Mais dimanche, le chef du gouvernement a accordé une interview au Journal du dimanche, qui a crispé à nouveau une partie de la profession. François Bayrou y souligne « l’extrême sensibilité » de la question des déserts médicaux lors de ses déplacements dans tout le pays, avant de fustiger le discours purement libéral de certains médecins. « Dire “aucune contrainte”, c’est à mes yeux une forme d’indifférence ou de manque de responsabilité » des praticiens, expose-t-il, précisant que les médecins sont « rémunérés par la Sécurité sociale » et que leurs études « ont été financées par la collectivité ».
Une forme de mépris
En réaction, l’association Médecins pour demain a publié une lettre ouverte à François Bayrou intitulée : « Les médecins méritent mieux que le mépris ». Dans sa missive, l’organisation dénonce des déclarations qui « ont profondément choqué nombre de soignants » et qui « trahissent une méconnaissance flagrante » de leur quotidien, « en alimentant une forme de mépris, injuste et dangereuse, à l’égard d’une profession », accusée à tort « d’irresponsabilité ».
Même son de cloche du côté de l’UFML-Syndicat, qui souligne que « par méconnaissance ou par mégarde » le Premier ministre a « indigné les médecins » lors de cet entretien dominical.
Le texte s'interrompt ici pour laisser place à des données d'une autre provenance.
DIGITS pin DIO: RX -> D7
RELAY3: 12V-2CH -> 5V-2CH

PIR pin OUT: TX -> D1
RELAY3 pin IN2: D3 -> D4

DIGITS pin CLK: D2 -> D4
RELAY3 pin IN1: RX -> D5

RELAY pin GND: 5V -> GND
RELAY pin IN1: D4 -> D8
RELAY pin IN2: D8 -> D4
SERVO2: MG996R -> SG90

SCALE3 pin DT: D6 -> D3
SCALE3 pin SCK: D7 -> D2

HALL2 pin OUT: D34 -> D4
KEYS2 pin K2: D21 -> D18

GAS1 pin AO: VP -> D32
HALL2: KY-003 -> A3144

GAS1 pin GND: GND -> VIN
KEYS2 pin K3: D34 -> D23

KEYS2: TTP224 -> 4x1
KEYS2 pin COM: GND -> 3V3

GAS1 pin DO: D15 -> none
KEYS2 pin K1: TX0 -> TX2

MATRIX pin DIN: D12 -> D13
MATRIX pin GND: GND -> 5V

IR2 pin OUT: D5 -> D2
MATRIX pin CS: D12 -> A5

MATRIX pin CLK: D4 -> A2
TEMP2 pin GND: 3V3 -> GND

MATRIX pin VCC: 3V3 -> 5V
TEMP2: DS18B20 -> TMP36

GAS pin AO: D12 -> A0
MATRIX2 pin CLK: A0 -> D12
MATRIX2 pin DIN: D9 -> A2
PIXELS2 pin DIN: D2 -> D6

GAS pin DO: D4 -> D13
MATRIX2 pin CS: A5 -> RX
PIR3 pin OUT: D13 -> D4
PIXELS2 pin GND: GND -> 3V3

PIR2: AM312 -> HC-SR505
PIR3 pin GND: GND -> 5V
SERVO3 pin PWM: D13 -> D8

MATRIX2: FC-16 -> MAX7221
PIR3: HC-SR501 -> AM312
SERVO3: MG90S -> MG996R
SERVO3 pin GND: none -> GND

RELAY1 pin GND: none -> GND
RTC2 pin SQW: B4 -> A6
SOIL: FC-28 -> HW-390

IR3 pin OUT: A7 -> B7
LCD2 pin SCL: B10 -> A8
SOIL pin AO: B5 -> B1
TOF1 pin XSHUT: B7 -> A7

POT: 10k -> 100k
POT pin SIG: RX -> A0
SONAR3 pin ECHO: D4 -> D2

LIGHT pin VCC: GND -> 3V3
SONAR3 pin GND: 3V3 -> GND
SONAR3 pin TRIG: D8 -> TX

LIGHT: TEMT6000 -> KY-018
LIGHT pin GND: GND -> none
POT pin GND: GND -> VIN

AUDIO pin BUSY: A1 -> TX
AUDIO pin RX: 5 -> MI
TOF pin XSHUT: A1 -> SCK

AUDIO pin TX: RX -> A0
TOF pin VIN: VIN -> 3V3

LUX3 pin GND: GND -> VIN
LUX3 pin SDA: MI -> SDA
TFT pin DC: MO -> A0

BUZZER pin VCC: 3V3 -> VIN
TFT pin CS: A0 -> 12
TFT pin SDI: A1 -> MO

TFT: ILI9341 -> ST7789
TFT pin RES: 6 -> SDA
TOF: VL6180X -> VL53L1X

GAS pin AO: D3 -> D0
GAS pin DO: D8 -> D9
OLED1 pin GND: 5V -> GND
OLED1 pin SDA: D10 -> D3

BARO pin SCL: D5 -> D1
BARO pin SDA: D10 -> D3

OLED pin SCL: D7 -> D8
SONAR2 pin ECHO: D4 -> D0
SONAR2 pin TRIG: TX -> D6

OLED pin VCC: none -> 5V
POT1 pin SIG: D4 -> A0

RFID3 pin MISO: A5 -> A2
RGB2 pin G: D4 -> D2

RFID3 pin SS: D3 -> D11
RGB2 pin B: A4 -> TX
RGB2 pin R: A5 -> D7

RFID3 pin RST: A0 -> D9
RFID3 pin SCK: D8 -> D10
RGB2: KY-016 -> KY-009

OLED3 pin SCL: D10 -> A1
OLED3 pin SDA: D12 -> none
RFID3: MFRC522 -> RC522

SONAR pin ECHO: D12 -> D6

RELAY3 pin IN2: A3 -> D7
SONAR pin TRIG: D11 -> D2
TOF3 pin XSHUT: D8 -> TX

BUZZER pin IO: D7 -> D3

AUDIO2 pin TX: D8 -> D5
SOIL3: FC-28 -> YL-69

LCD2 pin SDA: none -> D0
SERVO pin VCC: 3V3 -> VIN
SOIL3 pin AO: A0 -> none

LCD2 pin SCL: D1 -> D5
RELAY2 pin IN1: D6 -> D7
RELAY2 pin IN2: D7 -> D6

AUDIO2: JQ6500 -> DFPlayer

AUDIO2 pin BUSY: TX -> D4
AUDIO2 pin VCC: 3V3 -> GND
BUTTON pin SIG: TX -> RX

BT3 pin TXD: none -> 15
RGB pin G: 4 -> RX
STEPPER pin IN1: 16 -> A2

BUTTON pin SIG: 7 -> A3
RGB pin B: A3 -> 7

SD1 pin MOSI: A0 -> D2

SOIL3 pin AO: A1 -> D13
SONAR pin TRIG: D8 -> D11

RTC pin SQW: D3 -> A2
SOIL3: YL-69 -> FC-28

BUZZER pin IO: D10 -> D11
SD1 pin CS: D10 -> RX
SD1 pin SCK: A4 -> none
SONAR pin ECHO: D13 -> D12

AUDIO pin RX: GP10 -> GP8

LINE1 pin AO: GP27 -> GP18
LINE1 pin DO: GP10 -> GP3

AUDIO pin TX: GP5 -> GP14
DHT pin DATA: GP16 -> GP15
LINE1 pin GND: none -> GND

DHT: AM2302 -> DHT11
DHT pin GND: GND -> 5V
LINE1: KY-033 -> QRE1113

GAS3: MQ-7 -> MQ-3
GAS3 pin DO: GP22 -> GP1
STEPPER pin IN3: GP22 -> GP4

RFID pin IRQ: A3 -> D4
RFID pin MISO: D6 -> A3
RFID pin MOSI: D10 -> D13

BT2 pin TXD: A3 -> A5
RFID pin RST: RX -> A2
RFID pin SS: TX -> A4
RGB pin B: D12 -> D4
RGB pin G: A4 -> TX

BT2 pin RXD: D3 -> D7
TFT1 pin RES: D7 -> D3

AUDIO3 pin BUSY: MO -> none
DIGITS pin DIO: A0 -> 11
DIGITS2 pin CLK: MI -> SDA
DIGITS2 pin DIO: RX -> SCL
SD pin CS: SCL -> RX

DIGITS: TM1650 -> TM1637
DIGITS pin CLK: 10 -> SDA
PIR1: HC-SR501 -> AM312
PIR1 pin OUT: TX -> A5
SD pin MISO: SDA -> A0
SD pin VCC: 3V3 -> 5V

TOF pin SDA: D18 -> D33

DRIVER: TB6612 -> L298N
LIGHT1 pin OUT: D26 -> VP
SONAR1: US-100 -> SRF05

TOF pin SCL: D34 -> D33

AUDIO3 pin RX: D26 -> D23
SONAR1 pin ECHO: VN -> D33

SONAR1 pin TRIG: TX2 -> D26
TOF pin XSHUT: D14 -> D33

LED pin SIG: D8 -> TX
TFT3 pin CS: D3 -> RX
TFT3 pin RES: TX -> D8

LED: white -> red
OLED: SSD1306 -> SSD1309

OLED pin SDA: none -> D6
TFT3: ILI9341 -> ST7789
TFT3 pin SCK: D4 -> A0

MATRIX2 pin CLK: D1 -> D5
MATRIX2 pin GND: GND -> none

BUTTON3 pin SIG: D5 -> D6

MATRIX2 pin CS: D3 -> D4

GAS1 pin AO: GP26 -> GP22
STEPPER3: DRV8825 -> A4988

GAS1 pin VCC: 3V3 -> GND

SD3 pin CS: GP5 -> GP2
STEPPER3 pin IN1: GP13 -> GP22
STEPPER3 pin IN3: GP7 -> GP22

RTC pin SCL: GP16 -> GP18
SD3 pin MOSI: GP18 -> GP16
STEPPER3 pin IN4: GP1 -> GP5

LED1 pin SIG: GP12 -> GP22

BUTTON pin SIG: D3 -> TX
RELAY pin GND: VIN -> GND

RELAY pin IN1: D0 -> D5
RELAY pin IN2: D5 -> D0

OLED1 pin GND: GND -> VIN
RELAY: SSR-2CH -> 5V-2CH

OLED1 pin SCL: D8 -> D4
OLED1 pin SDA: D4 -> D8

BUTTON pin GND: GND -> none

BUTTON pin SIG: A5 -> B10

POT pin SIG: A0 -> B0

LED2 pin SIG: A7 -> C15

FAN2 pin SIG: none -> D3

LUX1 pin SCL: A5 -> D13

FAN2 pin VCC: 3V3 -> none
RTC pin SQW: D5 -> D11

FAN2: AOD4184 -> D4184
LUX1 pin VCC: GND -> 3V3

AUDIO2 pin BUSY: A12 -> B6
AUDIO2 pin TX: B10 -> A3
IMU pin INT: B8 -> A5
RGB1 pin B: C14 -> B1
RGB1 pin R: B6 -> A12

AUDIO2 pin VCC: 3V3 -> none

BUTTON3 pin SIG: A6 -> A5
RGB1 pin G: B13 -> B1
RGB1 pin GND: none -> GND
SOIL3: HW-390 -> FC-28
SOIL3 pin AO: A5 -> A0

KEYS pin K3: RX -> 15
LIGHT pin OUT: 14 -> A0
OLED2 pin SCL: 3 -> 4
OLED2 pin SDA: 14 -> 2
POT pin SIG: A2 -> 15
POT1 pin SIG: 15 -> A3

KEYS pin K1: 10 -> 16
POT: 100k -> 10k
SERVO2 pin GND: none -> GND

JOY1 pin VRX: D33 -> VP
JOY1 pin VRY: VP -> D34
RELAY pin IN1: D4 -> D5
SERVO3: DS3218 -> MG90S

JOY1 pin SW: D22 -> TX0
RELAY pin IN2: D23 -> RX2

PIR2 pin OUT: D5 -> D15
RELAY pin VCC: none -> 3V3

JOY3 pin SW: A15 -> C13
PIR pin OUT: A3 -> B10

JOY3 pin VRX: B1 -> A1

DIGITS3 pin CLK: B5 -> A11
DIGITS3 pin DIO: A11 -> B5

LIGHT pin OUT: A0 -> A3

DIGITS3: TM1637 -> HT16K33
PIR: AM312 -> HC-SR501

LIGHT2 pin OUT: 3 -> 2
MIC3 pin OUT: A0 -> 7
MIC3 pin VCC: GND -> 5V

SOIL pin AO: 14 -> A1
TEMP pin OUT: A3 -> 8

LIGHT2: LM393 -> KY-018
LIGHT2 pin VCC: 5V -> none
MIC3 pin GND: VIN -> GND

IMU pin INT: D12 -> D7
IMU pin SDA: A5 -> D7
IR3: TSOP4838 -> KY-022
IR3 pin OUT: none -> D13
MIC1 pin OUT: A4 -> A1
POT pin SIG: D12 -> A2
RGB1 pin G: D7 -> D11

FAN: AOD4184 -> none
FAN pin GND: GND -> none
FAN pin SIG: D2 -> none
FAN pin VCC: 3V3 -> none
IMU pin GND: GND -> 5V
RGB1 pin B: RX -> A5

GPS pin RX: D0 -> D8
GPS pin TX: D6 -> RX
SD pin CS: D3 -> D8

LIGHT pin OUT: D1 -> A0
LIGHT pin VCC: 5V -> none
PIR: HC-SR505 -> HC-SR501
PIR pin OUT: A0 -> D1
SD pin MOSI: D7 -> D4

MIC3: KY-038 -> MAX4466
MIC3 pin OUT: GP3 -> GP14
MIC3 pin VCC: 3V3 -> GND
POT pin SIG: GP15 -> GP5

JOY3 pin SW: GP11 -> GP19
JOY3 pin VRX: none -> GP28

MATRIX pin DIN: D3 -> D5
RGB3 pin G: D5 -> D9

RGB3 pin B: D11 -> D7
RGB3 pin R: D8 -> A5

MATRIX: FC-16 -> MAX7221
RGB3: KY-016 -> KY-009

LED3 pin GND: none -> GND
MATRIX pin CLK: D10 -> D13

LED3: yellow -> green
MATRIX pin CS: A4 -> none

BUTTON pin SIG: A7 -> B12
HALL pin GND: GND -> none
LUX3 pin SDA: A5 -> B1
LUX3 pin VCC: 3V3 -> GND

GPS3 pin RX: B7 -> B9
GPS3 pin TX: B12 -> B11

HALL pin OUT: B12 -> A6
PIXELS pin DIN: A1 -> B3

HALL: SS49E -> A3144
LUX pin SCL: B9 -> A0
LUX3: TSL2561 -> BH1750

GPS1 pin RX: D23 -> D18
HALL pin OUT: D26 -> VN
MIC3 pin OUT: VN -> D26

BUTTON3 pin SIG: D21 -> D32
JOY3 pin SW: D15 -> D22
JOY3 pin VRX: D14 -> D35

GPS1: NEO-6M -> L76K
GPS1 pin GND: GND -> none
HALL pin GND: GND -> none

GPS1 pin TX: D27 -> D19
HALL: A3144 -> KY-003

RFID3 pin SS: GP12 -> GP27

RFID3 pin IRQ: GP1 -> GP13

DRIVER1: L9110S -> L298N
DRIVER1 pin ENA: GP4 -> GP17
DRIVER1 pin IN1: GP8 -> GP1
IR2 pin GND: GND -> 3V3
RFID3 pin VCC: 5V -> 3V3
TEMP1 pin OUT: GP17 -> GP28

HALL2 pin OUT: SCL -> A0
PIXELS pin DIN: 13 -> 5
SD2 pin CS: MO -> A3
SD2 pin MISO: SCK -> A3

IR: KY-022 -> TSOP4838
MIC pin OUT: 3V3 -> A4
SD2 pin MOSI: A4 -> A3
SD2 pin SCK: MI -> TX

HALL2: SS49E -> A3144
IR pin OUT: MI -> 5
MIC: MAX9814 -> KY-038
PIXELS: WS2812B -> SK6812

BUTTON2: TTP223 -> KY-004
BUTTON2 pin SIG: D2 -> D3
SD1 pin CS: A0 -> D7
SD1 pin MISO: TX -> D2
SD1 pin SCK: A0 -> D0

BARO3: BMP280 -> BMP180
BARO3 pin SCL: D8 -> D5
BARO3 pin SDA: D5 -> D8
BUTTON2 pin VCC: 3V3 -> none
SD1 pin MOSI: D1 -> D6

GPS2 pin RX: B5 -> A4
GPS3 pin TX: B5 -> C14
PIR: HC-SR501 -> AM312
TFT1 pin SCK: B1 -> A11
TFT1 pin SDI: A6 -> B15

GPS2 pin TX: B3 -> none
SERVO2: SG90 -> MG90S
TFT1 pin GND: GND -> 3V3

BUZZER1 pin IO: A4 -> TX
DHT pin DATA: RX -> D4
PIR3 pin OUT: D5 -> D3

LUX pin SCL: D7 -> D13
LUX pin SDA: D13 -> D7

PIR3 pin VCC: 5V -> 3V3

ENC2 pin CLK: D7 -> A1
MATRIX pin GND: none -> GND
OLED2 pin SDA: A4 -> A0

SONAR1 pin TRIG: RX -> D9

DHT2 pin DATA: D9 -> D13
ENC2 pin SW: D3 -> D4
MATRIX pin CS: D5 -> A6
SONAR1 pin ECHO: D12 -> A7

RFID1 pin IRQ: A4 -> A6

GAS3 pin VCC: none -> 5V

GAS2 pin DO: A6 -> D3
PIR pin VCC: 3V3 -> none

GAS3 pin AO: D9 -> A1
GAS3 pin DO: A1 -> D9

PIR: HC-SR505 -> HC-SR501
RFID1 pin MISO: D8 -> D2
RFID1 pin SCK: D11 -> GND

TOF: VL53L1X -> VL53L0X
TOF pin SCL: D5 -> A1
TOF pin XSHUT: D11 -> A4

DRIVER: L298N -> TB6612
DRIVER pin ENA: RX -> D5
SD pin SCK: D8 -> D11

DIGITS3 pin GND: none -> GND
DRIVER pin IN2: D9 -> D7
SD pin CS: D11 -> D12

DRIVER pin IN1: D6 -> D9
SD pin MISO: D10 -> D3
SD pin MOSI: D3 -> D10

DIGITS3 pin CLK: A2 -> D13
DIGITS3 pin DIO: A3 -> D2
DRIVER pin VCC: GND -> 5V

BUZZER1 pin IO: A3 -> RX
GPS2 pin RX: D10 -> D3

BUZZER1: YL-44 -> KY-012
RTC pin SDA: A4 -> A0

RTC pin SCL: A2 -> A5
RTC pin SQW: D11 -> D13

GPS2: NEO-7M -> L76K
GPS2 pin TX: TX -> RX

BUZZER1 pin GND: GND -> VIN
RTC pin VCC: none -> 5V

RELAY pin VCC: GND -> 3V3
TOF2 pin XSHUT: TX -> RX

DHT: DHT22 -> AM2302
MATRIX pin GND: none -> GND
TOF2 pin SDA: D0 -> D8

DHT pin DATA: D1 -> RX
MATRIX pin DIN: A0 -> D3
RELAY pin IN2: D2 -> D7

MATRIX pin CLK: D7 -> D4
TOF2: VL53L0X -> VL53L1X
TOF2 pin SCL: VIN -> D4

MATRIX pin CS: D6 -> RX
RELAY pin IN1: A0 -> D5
Le syndicat présidé par le Dr Jérôme Marty précise que « les médecins méritent mieux de leur gouvernement » et interroge François Bayrou : « Serez-vous à la hauteur de cet Himalaya (de la santé, ndlr) ? »
C’est dans ce contexte que la PPL transpartisane de Guillaume Garot revient donc à l’Assemblée nationale à partir du mardi 6 mai, sous très haute surveillance du corps médical.